Reading the comments here hilarious.

Like others, expecting a wildy different article...

stavros 2 years ago | |

What were you expecting? I read that as "a bug in the Seaborn graphing library caused wrong conclusions" and don't understand what other interpretations there are.

CoastalCoder 2 years ago | | |

I'd never heard of the Seaborn library. And since Seaborn is the first word of the title, I assumed it was capitalized for that reason only.

So I thought the article would be about some ocean-faring insect or microbe that somehow affected scientists' mental acuity.

mathgradthrow 2 years ago | | |

Ailment transmitted at sea has somehow made science less impactful.

SideburnsOfDoom 2 years ago | | |

I have never heard of the Seaborn graphing library; I was curious as to how a marine virus or bacterium could cause a "finding of declining disruptiveness". maybe a similar mechanism to Toxoplasma gondii?

rhelz 2 years ago |

Of course, it has nothing to do with rampant fraud, unreproducible results, incentive structures which reward the number of papers over the quality of papers, having researchers spend their prime scientific years writing grant proposals instead of actual research...

...nor does it have anything to do with tech companies hoarding cash by the trillions of dollars oversees instead of spending it on R&D, and even what R&D they internally produce they have no incentive to publish or productize, because virtually no new business will be more profitable than the monopoly business they already have...

asplake 2 years ago |

Seaborn??? Typo surely

Edit: Not mentioned in the abstract but it is in the main paper.
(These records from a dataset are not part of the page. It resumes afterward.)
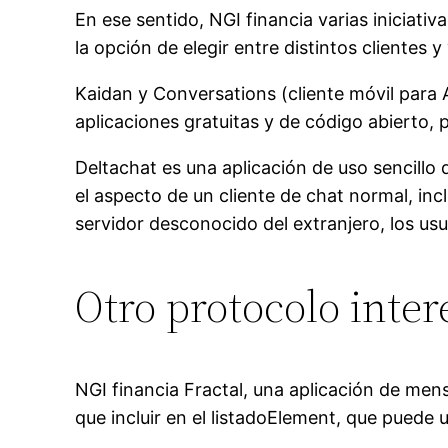
En ese sentido, NGI financia varias iniciati
la opción de elegir entre distintos clientes 
Kaidan y Conversations (cliente móvil para A
aplicaciones gratuitas y de código abierto, 
Deltachat es una aplicación de uso sencillo 
el aspecto de un cliente de chat normal, inc
servidor desconocido del extranjero, los usua
Otro protocolo inter
NGI financia Fractal, una aplicación de mens
que incluir en el listadoElement, que puede 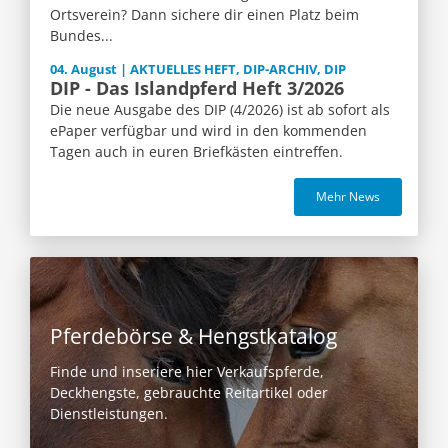
Ortsverein? Dann sichere dir einen Platz beim
Bundes...
04. August | AKTUELLES HEFT, DIP-ARCHIV, DIP
DIP - Das Islandpferd Heft 3/2026
Die neue Ausgabe des DIP (4/2026) ist ab sofort als
ePaper verfügbar und wird in den kommenden
Tagen auch in euren Briefkästen eintreffen.
Mehr News
Pferdebörse & Hengstkatalog
Finde und inseriere hier Verkaufspferde,
Deckhengste, gebrauchte Reitartikel oder
Dienstleistungen.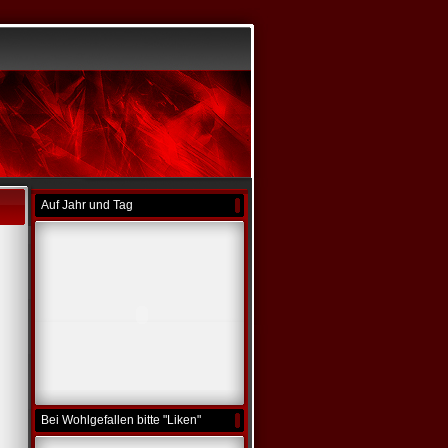
Auf Jahr und Tag
Bei Wohlgefallen bitte "Liken"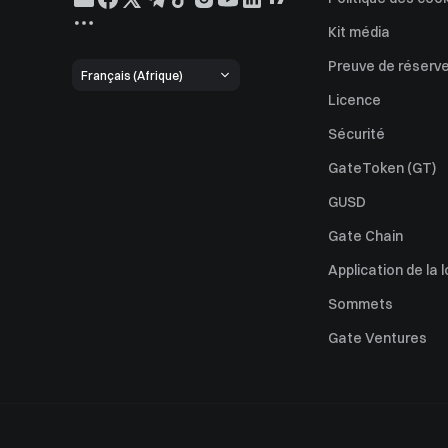
Kit média
Preuve de réserv
Français (Afrique)
Licence
Sécurité
GateToken (GT)
GUSD
Gate Chain
Application de la l
Sommets
Gate Ventures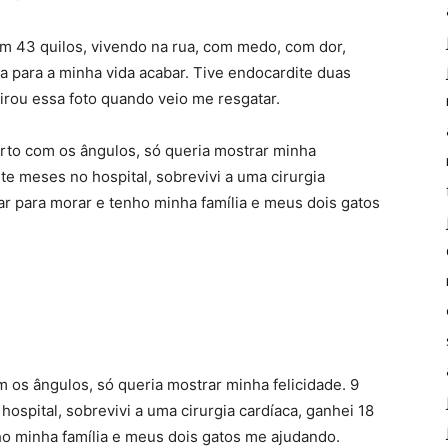
 43 quilos, vivendo na rua, com medo, com dor,
a para a minha vida acabar. Tive endocardite duas
rou essa foto quando veio me resgatar. ⁣
porto com os ângulos, só queria mostrar minha
nte meses no hospital, sobrevivi a uma cirurgia
ar para morar e tenho minha família e meus dois gatos
m os ângulos, só queria mostrar minha felicidade. 9
ospital, sobrevivi a uma cirurgia cardíaca, ganhei 18
o minha família e meus dois gatos me ajudando. ⁣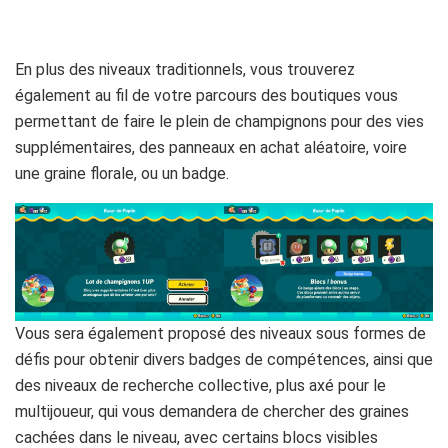
En plus des niveaux traditionnels, vous trouverez
également au fil de votre parcours des boutiques vous
permettant de faire le plein de champignons pour des vies
supplémentaires, des panneaux en achat aléatoire, voire
une graine florale, ou un badge.
Vous sera également proposé des niveaux sous formes de
défis pour obtenir divers badges de compétences, ainsi que
des niveaux de recherche collective, plus axé pour le
multijoueur, qui vous demandera de chercher des graines
cachées dans le niveau, avec certains blocs visibles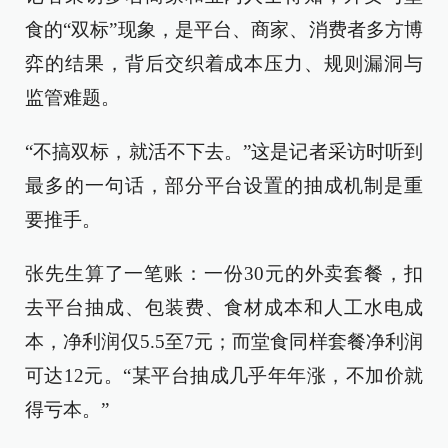
食的“双标”现象，是平台、商家、消费者多方博
弈的结果，背后交织着成本压力、规则漏洞与
监管难题。
“不搞双标，就活不下去。”这是记者采访时听到
最多的一句话，部分平台设置的抽成机制是重
要推手。
张先生算了一笔账：一份30元的外卖套餐，扣
去平台抽成、包装费、食材成本和人工水电成
本，净利润仅5.5至7元；而堂食同样套餐净利润
可达12元。“某平台抽成几乎年年涨，不加价就
得亏本。”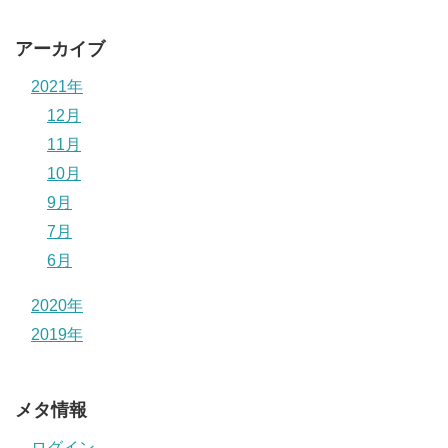
アーカイブ
2021年
12月
11月
10月
9月
7月
6月
2020年
2019年
メタ情報
ログイン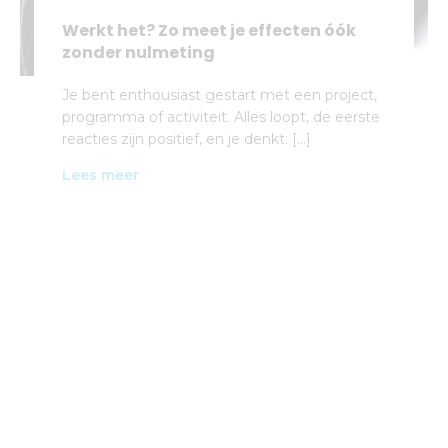
Werkt het? Zo meet je effecten óók
zonder nulmeting
Je bent enthousiast gestart met een project,
programma of activiteit. Alles loopt, de eerste
reacties zijn positief, en je denkt: […]
Lees meer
Editorialised title.

CoastalCoder 2 years ago | |

This threw me also. I was expecting a really different article.

JW_00000 2 years ago | |

It's referring to the seaborn library (https://seaborn.pydata.org/), a Python library for data visualization (built on top of matplotlib).

asplake 2 years ago | | |

The first word of an editorialised title, frowned upon here, and not mentioned in the abstract (which I did read)

shawnz 2 years ago | |

It's a statistics software package:

> A bug in the seaborn 0.11.2 plotting software [3], used by Park et al. [1], silently drops the largest data points in the histograms.